16 Dec The Health Of Your Mind May Reside In Your Stomach
If you read only one thing today, read this!
Mandy’s parents were running out of hope, their teenage daughter had been diagnosed with obsessive–compulsive disorder (OCD) and ADHD. They had taken her to clinics around the country in an effort to thwart to help her. It seemed like nothing, not even the litany of psychotropic medications, made much of a difference.
When they arrived at my Vancouver clinic, Mandy’s parents had only one request: help us help Mary.
I started by posing the usual questions about Mandy’s background, her childhood, and the onset of her illness. But then he asked a question that no psychiatrist ever had: How was Mandy’s gut? Did she suffer digestive upset? Constipation or diarrhea? Acid reflux? Had Mandy’s digestion seemed to change at all before or during her illness? Her parents looked at each other. The answer to many of the doctor’s questions was, indeed, “Yes.
That’s what prompted me to take an underlying approach: besides the necessary essential fatty acids and dietary changes, I also prescribed Mandy a twice-daily dose of probiotics, the array of helpful bacteria that lives in our gut. The change in Mandy was nothing short of miraculous: within six months, her symptoms had greatly diminished. One year after beginning her naturopathic protocol and the probiotic prescription, there was no sign that Mandy had ever been ill.
Her parents may have been stunned, but to me, Mandy’s case was an obvious one. An imbalance in the microbes in Mandy’s gut was either contributing to, or causing, her mental symptoms. “The gut is really your second brain. There are more neurons in the GI tract than anywhere else except the brain.”
No longer is addressing intestinal health a provocative idea — that psychiatric woes can be helped by targeting the digestive system — is increasingly reinforced by cutting-edge science. For decades, researchers have known of the connection between the brain and the gut. Anxiety often causes nausea and diarrhea, and depression can change appetite. The connection may have been established, but scientists thought communication was one way: it traveled from the brain to the gut, and not the other way around.
But now, a new understanding of the trillions of microbes living in our guts reveals that this communication process is more like a multi-lane superhighway than a one-way street. By showing that changing bacteria in the gut can change behavior, this new research might one day transform the way we understand and treat a variety of mental health disorders.
For Naturopathic Physicians, this ‘radical’ treatment protocol has actually been decades in the making. For more than 20 years I have recognized the connection between body and mind is more important than conventional medicine assumed. Each year, I get more and more impressed at how important the GI tract is for healthy mood and behavior. On average, more than half of my patients’ complaints are associated with problems in the gut.

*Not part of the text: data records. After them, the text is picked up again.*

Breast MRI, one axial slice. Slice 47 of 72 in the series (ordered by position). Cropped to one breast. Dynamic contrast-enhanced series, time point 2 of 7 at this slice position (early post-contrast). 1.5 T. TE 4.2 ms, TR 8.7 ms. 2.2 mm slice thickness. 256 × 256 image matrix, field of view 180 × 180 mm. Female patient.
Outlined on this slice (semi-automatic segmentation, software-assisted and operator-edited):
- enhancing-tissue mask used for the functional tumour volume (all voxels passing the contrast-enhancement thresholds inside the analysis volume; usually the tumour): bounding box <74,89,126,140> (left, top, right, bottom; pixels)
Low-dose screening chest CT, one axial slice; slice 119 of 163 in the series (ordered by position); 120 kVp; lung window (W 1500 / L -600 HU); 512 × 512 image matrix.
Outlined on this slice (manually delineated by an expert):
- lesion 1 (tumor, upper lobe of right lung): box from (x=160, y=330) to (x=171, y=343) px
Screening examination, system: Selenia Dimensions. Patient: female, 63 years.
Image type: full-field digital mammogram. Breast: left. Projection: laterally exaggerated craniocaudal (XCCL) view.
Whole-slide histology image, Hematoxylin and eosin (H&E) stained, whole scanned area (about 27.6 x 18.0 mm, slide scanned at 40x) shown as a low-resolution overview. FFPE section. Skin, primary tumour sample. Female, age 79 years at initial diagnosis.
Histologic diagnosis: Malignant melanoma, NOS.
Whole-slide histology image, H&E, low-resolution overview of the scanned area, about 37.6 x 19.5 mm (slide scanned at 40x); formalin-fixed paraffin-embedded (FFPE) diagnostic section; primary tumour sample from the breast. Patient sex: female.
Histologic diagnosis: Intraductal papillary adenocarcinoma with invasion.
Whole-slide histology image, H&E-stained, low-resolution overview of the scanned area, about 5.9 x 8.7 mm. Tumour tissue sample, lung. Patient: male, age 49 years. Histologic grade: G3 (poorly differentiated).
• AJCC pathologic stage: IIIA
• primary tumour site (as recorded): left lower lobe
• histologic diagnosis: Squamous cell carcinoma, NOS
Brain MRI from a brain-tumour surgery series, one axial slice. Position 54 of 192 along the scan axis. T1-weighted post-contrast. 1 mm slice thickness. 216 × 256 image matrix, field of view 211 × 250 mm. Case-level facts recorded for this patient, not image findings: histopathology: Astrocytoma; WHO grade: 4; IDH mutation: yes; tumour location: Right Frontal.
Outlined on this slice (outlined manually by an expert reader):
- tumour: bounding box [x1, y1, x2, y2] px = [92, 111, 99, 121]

This solution might strike many as simple, but it actually targets a vast realm of the human body: around 90 percent of our cells are actually bacterial, and bacterial genes outnumber human genes by a factor of 99 to 1. But those bacteria, most of which perform helpful functions, weren’t always with us: a baby is essentially sterile until it enters the birth canal, at which point the bacteria start to arrive — and they don’t stop. From a mother’s vaginal microbes to hugs and kisses from relatives, the exposures of newborns and toddlers in their earliest years is critical to the development of a robust micro biome.
“There are changes that happen early in life that we can’t reverse,” said John Cryan, a neuroscientist at the University of Cork in Ireland and a main investigator at the Alimentary Pharmabiotic Centre. “But there are some changes that we can reverse. It tells us that there is a window when microbes are having their main effects and, until this closes, many changes can be reversed.”
Even if our gut bacteria carries the biggest influence when we’re young, experts are still convinced that tweaking these bacteria later in life can yield profound behavioral and psychological changes. In a recent study, anxious mice dosed with the probiotic bacterium Lactobacillus rhamnosus showed lower levels of anxiety, decreased stress hormones, and even an increase in brain receptors for a neurotransmitter that’s vital in curbing worry, anxiety, and fear.
John Bienenstock, a co-author on that study, compared the probiotics’ effects to benzodiazepines like Valium and Xanax. “The similarity is intriguing. It doesn’t prove they both use the same pathway [in the brain], but it’s a possibility.”
Although plenty of questions remain and we need to be cautious to not conclude that all our mental woes will respond to probiotic treatment as dramatically as Mandy’s, the benefits of using probiotics to treat human behavior are becoming increasingly obvious and their potential to treat human behavior is increasingly apparent.
Certainly a comprehensive digestive protocol is worth pursuing in an effort to improve people’s lives.